Abrams pointed out the vast array of food-centric scenes in the movies of Allen – who is, after all, a confirmed atheist: “The Chinese food scene in Manhattan, the crazy seder in Sleeper, the split-screen families and their foods in Annie Hall; the serious discussion at the seder in Crimes and Misdemeanors, Carnegie Deli and the plates of kosher meat in Broadway Danny Rose, and so on. Certainly, Allen’s use of food in his films intrinsically connects that food to Jewish culture. Foodstuffs are intimately related to Jewish identity and culture in film.”
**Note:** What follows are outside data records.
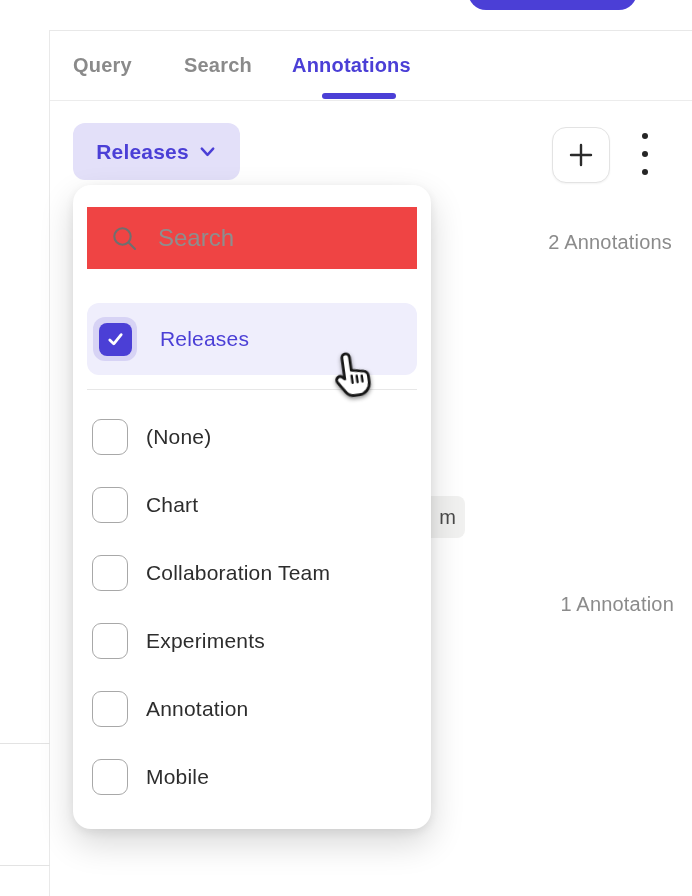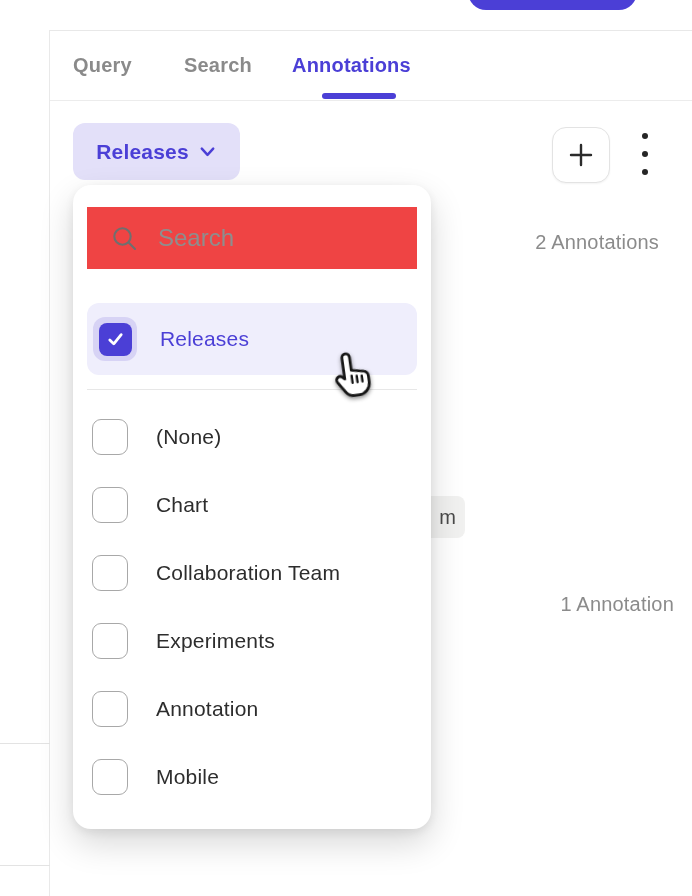--- a/index.html
+++ b/index.html
@@ -61,21 +61,21 @@
     position:absolute; left:638px; top:133px; width:14px; height:42px;
     display:flex; flex-direction:column; align-items:center; justify-content:space-between;
     cursor:pointer;
   }
   .kebab .dot { width:6px; height:6px; border-radius:50%; background:#262626; }
 
   
   .count {
     position:absolute; font-size:20px; font-weight:500; color:#8b8b8b; letter-spacing:.2px;
   }
-  .count.c1 { top:231px; right:33px;text-align:right; }
+  .count.c1 { top:231px; right:20px;text-align:right; }
   .count.c2 { top:593px; right:18px; }
 
   
   .clip-text {
     position:absolute; left:408px; top:461px; font-size:21px; font-weight:500; color:#333;
     z-index:1;
   }
   .clip-chip {
     position:absolute; left:404px; top:496px; width:61px; height:42px;
     background:#f1f1f0; border-radius:8px; display:flex; align-items:center;
@@ -115,21 +115,21 @@
   .selected-row .lbl { margin-left:23px; font-size:21px; font-weight:500; color:#4b3fd6; letter-spacing:.2px; }
 
   .panel-divider { position:absolute; left:14px; top:204px; width:330px; height:1px; background:#e7e7e7; }
 
   .options { position:absolute; left:0; top:218px; width:358px; }
   .option-row { height:68px; display:flex; align-items:center; cursor:pointer; }
   .cb-empty {
     width:36px; height:36px; margin-left:19px; background:#fff;
     border:1.5px solid #a8a8a8; border-radius:9px; flex:0 0 auto;
   }
-  .option-row .lbl { margin-left:28px; font-size:21px; font-weight:500; color:#2d2d2d; letter-spacing:.2px; }
+  .option-row .lbl { margin-left:18px; font-size:21px; font-weight:500; color:#2d2d2d; letter-spacing:.2px; }
 
   
   .cursor {
     position:absolute; left:330px; top:351px; z-index:10; pointer-events:none;
     filter:drop-shadow(0 2px 2px rgba(0,0,0,.45));
     transform:rotate(-8deg);
   }
 </style>
 </head>
 <body>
“Food is integral to how cultures are defined and to our own identities,” said Cordon Bleu graduate Julie Andreshak-Behrman, who spoke about the slow food movement and its connection to heritage and identity. “Food can also be a gatekeeper and communicates messages. We let people in – and keep people out – by what we eat and share around and about food. When we preserve recipes, endangered products and methods, as well as our food memories, we are preserving our culture and heritage.”
We’re also sharing our heritage – at least our taste heritage – with new faces. Deli owner Cohen – swigging from a bottle of Scottish classic soda Irn Bru – said he comes from a long line of kosher caterers. His family has been serving chicken soup to Glasgow’s 5,000-strong Jewish community for more than 25 years. These days, he also has many non-Jewish customers, and he entices them to try new dishes by reassuring them that they’re not all that different from what they’re used to. “I tell them kreplach is like a soft, wee dumpling,” he said, “and that chopped liver sounds disgusting, but it tastes incredible.”
Katharine Hamer, former editor of the Jewish Independent, is currently living and writing near London. Her website is literaryparamedic.com.